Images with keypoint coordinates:
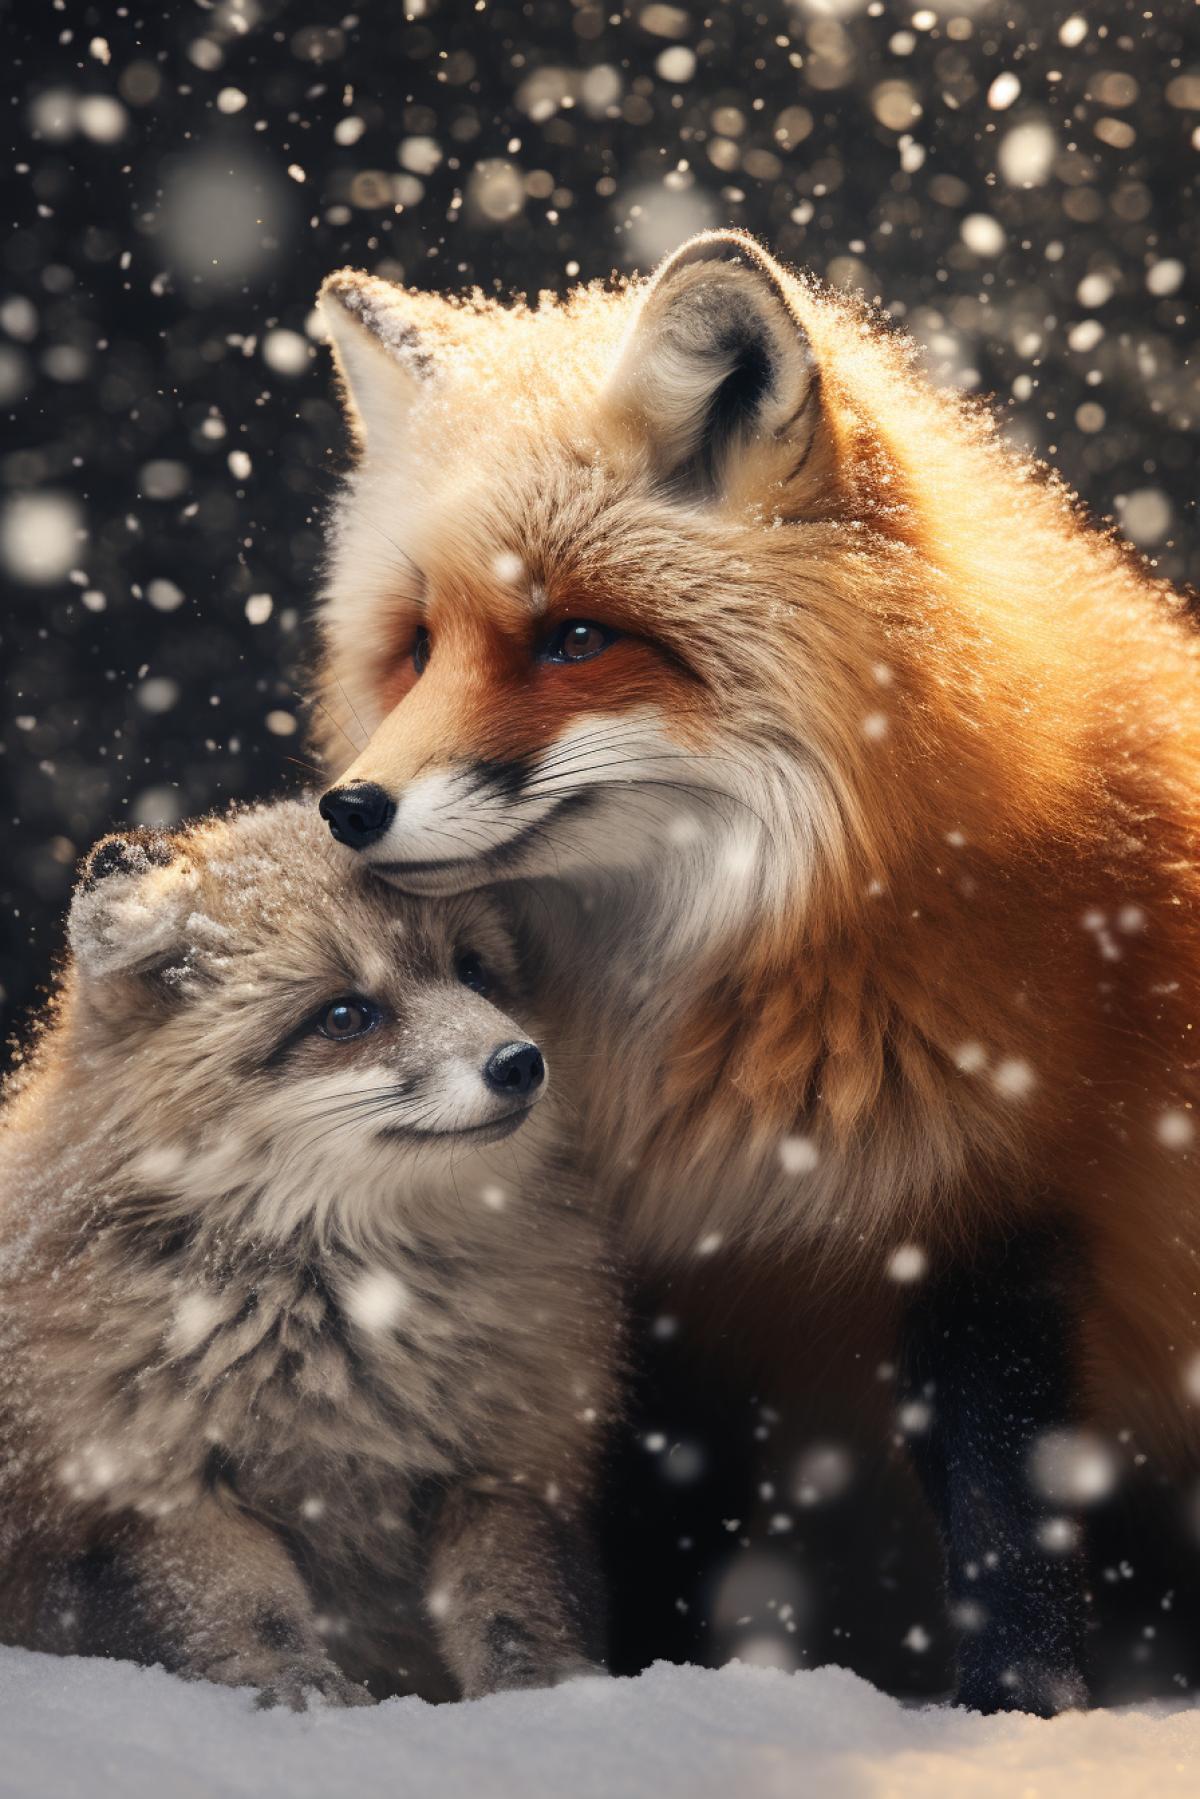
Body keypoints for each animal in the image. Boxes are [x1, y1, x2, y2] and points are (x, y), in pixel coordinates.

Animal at [0, 798, 619, 1707]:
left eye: (473, 974)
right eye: (345, 1016)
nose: (519, 1062)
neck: (333, 1335)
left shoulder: (502, 1473)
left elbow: (511, 1604)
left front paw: (542, 1694)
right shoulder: (145, 1490)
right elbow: (248, 1611)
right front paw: (301, 1697)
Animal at [309, 229, 1200, 1715]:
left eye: (575, 639)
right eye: (420, 645)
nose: (350, 810)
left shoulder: (1008, 1208)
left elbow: (1011, 1517)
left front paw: (1021, 1714)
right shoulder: (665, 1283)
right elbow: (660, 1536)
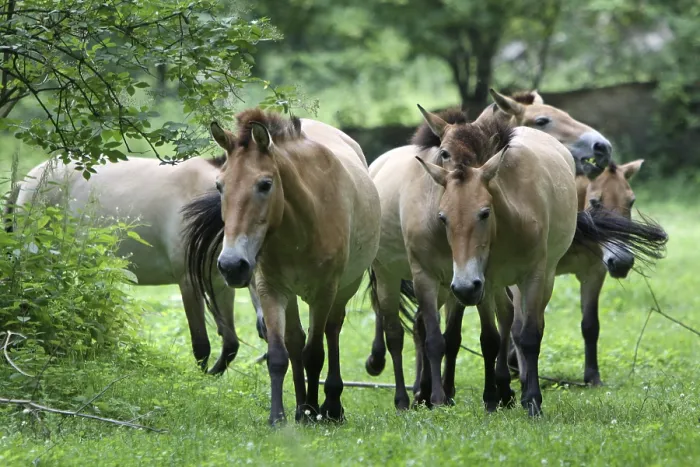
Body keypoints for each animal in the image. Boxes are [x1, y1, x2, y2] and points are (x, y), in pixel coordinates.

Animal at [5, 154, 264, 375]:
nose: (264, 328)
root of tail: (28, 180)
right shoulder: (189, 282)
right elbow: (201, 346)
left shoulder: (219, 283)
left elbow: (230, 345)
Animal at [183, 109, 381, 425]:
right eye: (219, 185)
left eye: (265, 184)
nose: (231, 265)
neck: (301, 227)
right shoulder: (271, 290)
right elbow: (279, 354)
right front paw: (280, 417)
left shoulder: (324, 293)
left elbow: (315, 353)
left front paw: (317, 409)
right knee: (296, 341)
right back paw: (302, 408)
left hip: (343, 290)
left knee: (332, 333)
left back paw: (331, 406)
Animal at [364, 88, 617, 410]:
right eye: (542, 119)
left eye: (482, 148)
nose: (601, 147)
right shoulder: (431, 275)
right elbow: (440, 338)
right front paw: (443, 397)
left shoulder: (470, 280)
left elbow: (479, 333)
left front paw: (503, 392)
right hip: (389, 275)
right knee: (396, 332)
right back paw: (403, 394)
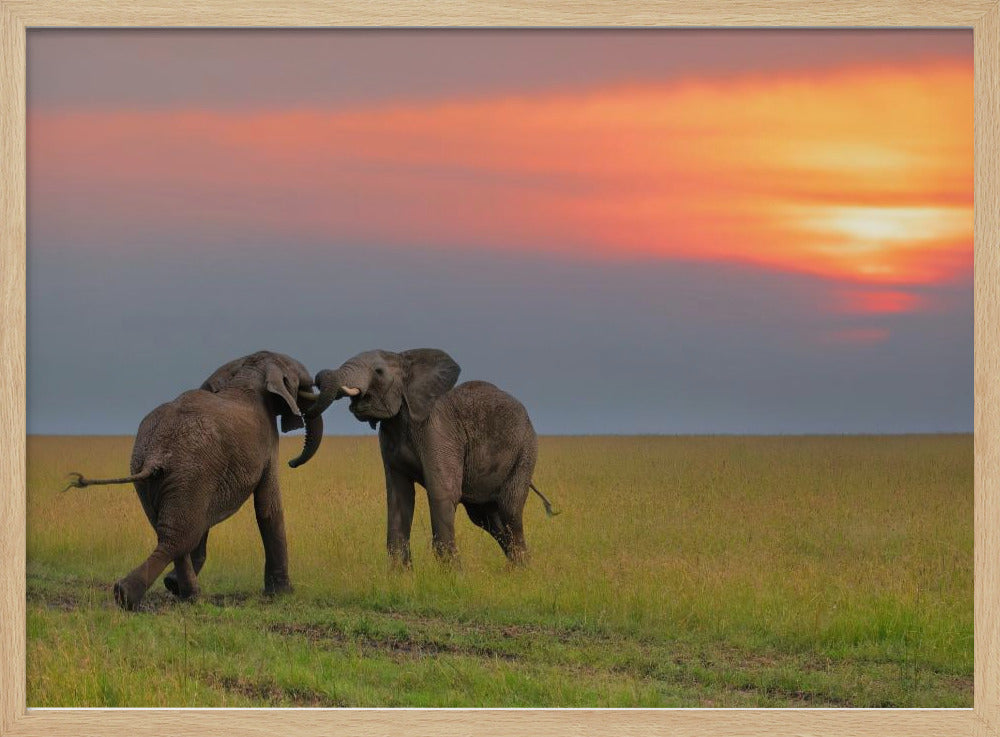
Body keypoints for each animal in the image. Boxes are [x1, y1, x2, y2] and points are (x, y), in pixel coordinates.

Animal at [304, 348, 556, 568]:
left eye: (378, 371)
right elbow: (399, 498)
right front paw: (400, 577)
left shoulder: (436, 430)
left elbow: (442, 492)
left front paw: (452, 578)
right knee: (488, 519)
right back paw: (516, 570)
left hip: (525, 452)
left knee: (510, 511)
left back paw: (524, 572)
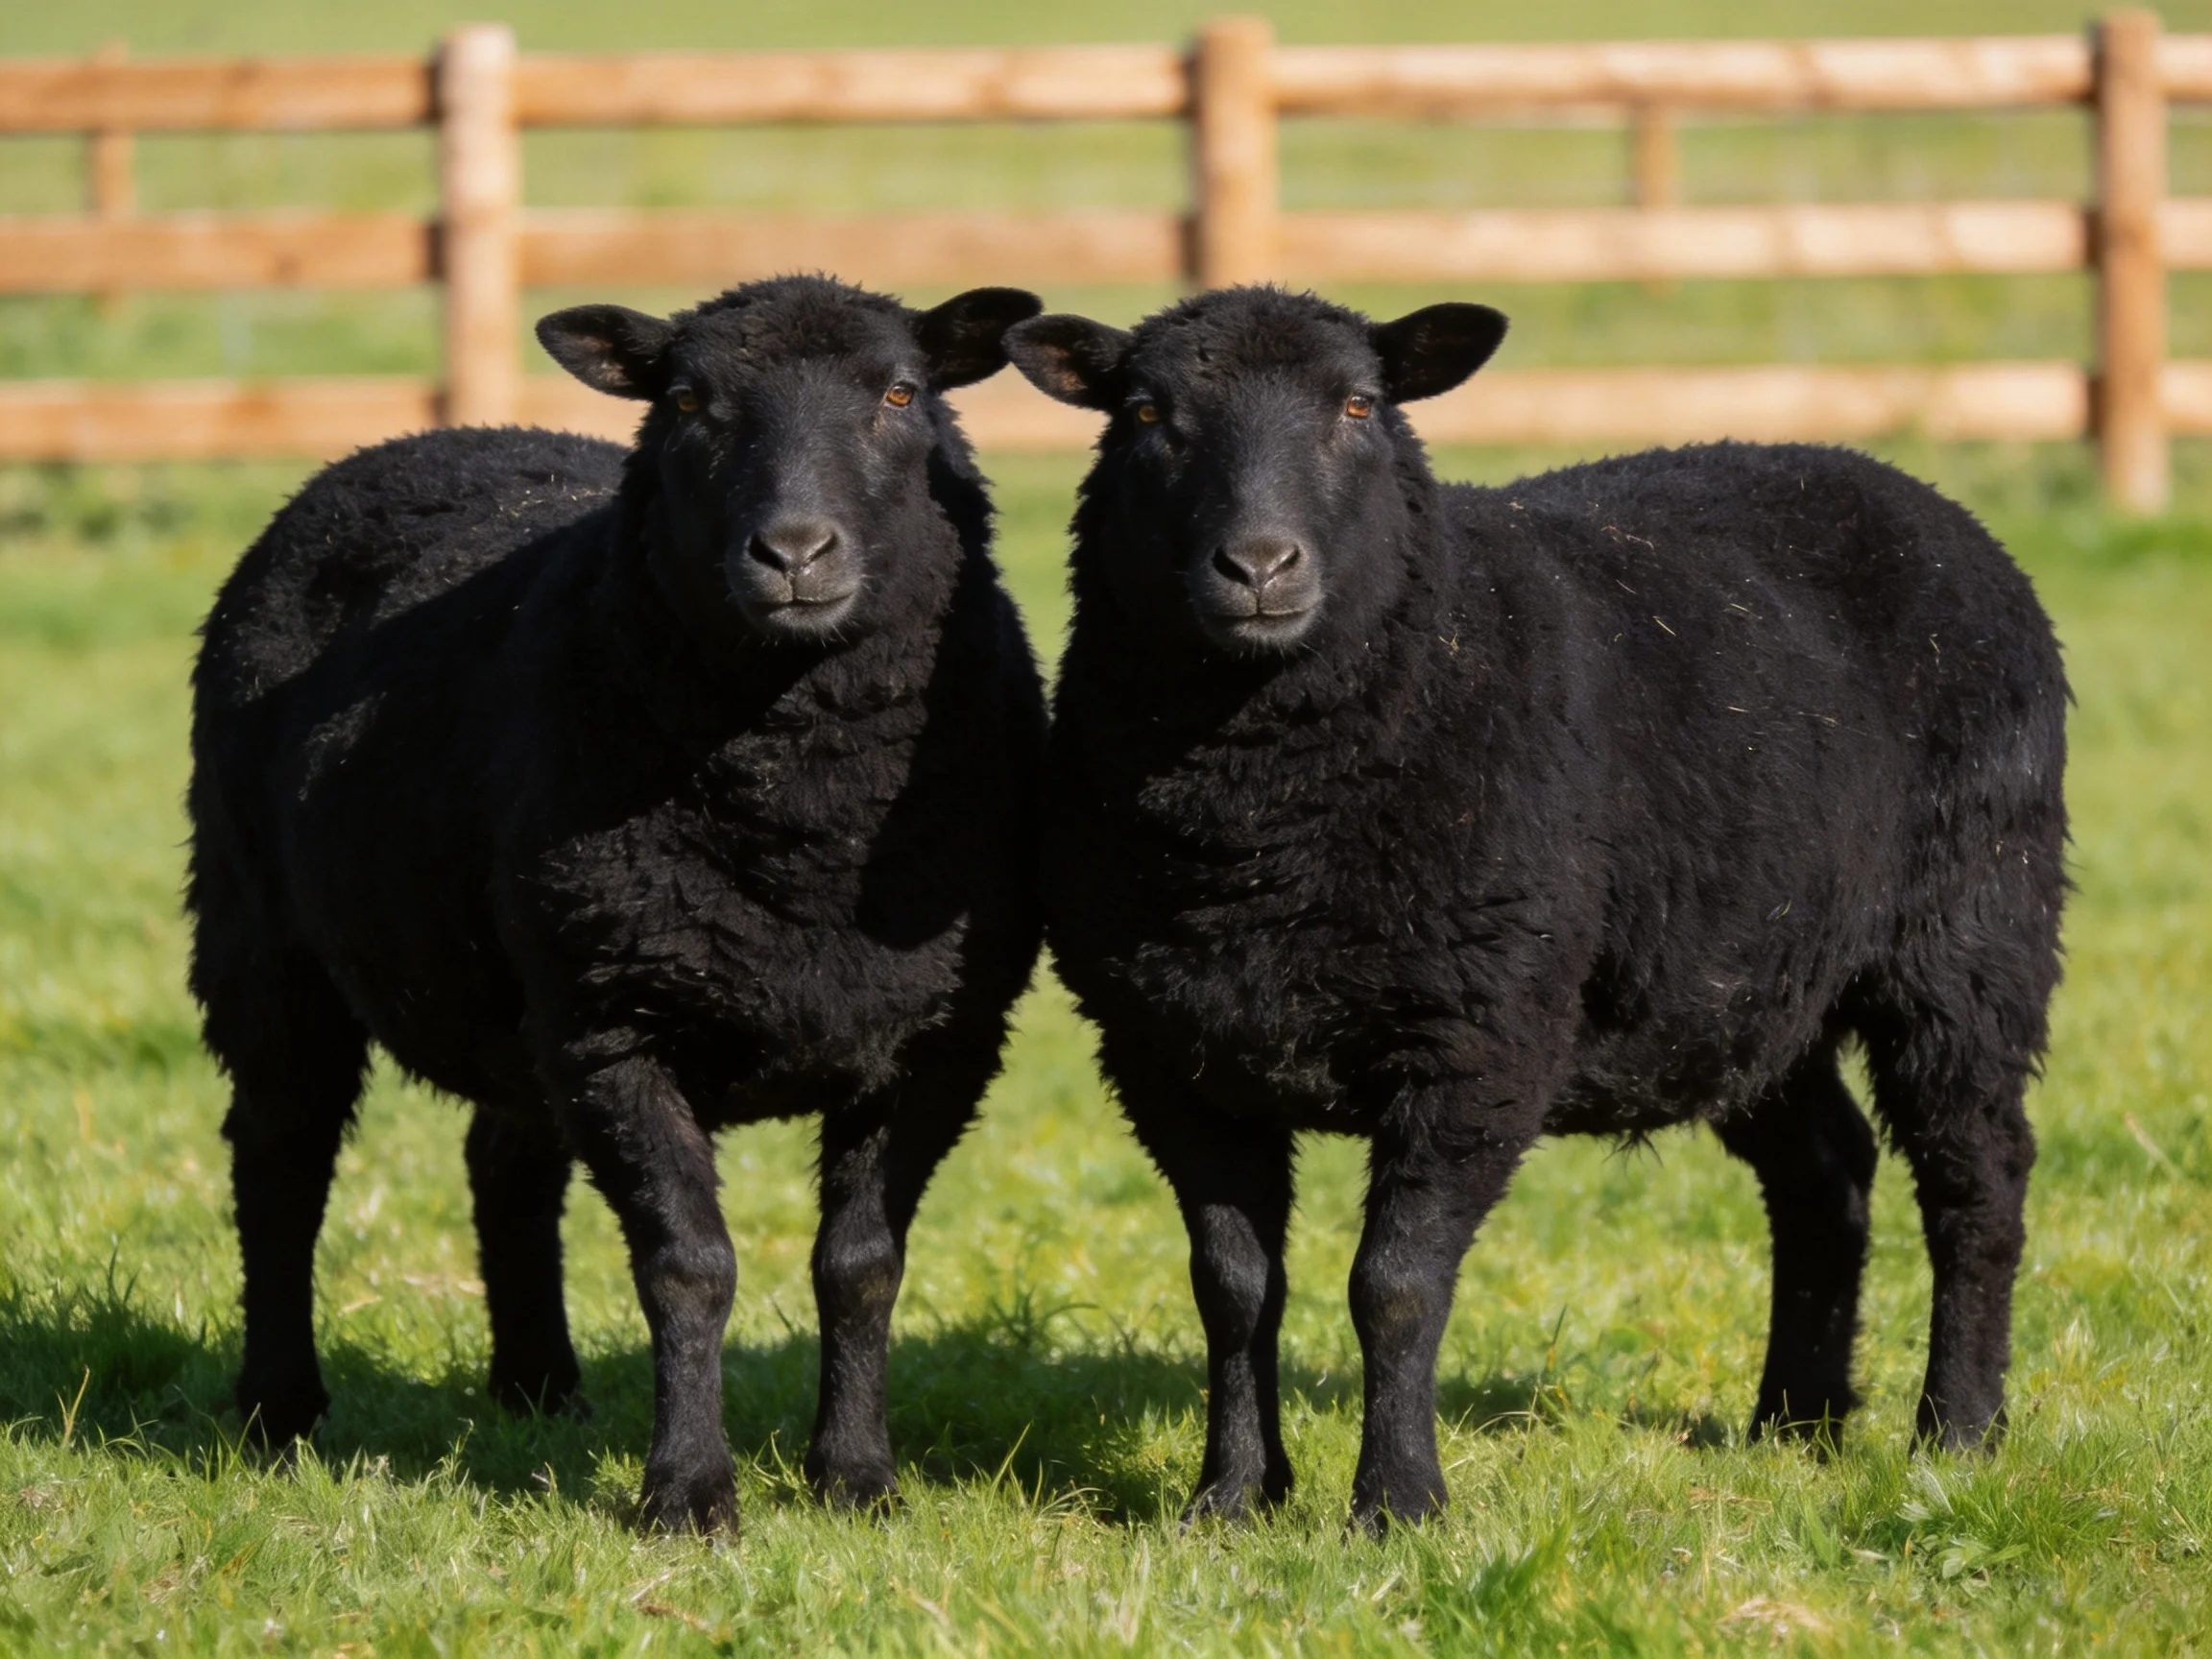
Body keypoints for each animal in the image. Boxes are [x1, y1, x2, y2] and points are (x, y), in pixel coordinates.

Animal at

● WORK REQUIRED: Each line from the one holding "right back paw: (403, 394)" through the last line of the records above must be duplicated exactly, and pictures must not be.

● OUTPUT OF THE EXERCISE:
right back paw: (403, 394)
Body keypoints for each animal in the image. Boxes are [x1, y1, x2, y2] and points are (x, y), in pixel coordinates.

Animal at [304, 348, 556, 568]:
left eye: (378, 371)
right elbow: (399, 498)
right front paw: (400, 577)
left shoulder: (436, 430)
left elbow: (442, 492)
left front paw: (452, 578)
right knee: (488, 519)
right back paw: (516, 570)
left hip: (525, 452)
left knee: (510, 511)
left back paw: (524, 572)
Body keypoints for each animal in the image. Boxes are [x1, y1, x2, y2] and points are (x, y), in pixel coordinates.

Animal at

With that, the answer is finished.